Announcements and Colloquium

Use this page to read about recent news and important events in the NMT Physics Department, and find announcements of upcoming colloquia on a variety of physics topics.
Announcements
- The department colloquium this week will be presented by Jonathan Dooley from the NMT Physics Department. See full announcement below.
- Here is the full colloquium schedule for Spring 2023.
- The New Mexico Tech Physics Department has been ranked 39th by College Factual out of 263 schools for Physics! Read more about it here.

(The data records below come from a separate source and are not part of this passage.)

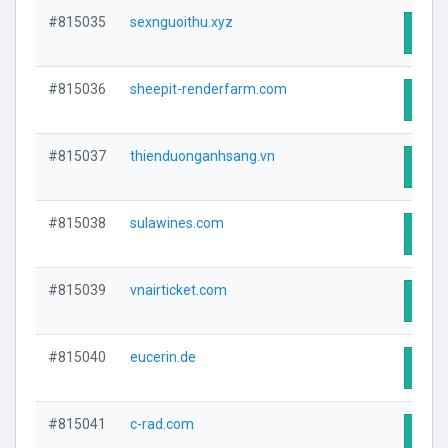
#815035
sexnguoithu.xyz
Visit
#815036
sheepit-renderfarm.com
Visit
#815037
thienduonganhsang.vn
Visit
#815038
sulawines.com
Visit
#815039
vnairticket.com
Visit
#815040
eucerin.de
Visit
#815041
c-rad.com
Visit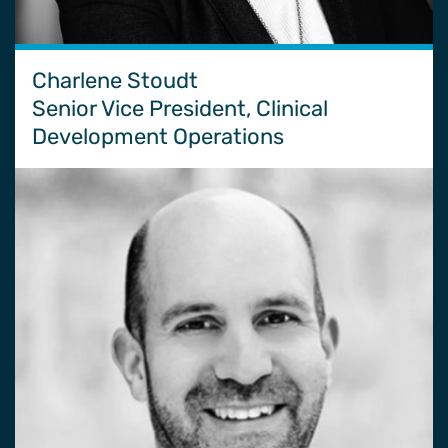
Charlene Stoudt
Senior Vice President, Clinical
Development Operations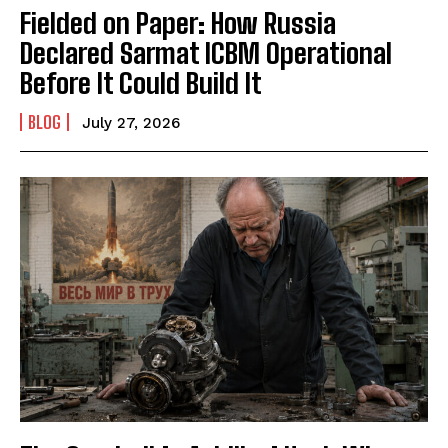
Fielded on Paper: How Russia
Declared Sarmat ICBM Operational
Before It Could Build It
BLOG
July 27, 2026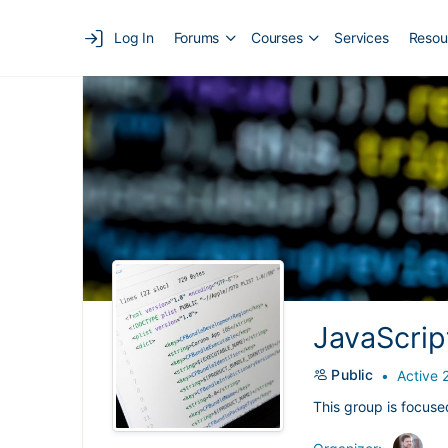
Log In
Forums
Courses
Services
Resou
JavaScrip
Public
Active 
This group is focuse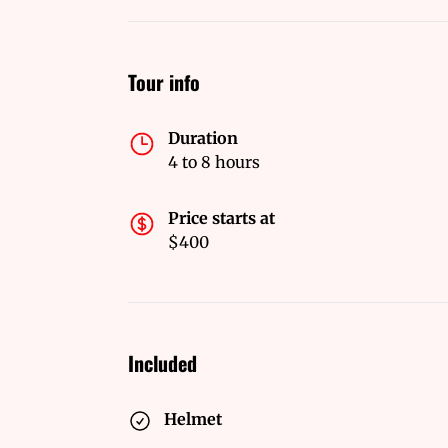
Tour info
Duration
4 to 8 hours
Price starts at
$400
Included
Helmet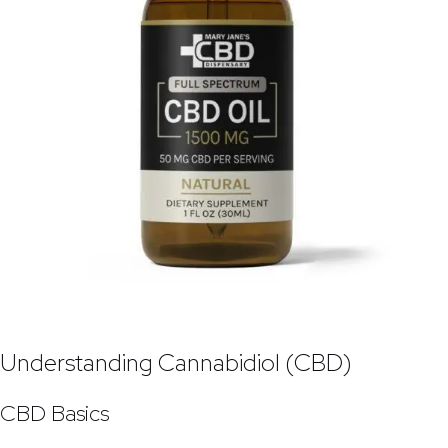
Understanding Cannabidiol (CBD)
CBD Basics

Physics Department Colloquium
April 27, 4-5 pm
Workman Center 101
A New Technique for Airborne Measurements to Characterize Methane Emissions
Speaker: Jonathan Dooley, PhD candidate in Physics, NMT
Abstract: Methane (CH4) is the second-largest contributor to anthropogenic radiative forcing and has a significantly higher global warming potential than carbon dioxide (CO2). CH4 has an atmospheric lifetime of about a decade – significantly shorter than CO2 and other greenhouse gasses – so monitoring and reduction of CH4 emissions represents a “lever” to reduce near-term climate impacts. While oil and natural gas operations represent a large fraction of global methane enhancements, there are other significant thermogenic emissions (methane created through heating in the Earth’s crust), such as coal mining and natural seeps. Additionally, there are biogenic CH4 emissions (created through biological processes) that arise from biomass storage and ruminant animals. Simultaneous measurements of CH4 and C2H6 (ethane) -- the primary and secondary compounds in natural gas -- allows for source classification as biogenic or thermogenic. Accurately quantifying contributions from various sources, both spatially and temporally, is an important step towards building local, regional, and global CH4 emission estimates.
This talk details the integration of a compact laser spectrum analyzer and lightweight environmental sensors onto an unmanned aerial vehicle for direct, efficient, and repeatable CH4 and C2H6 flux quantification and source characterization. This design combines rapid sampling (~1 Hz) of chemical and meteorological data with a highly mobile platform capable of three dimensional plume profiling at finescale (~1m) spatial resolution relative to target sources. Here we present system development, calibration, and initial results from field measurements around targeted sources that may be at or below the detection limits of higher altitude aircraft and/or satellite surveys. In situ sampling of CH4 plumes on scales of tens to hundreds of meters (up to 1 km) provides complementary data for larger surveys; contextualizing local source contributions at a regional scale and demonstrating improvements to facility-level emission estimates, which will help inform policy decisions.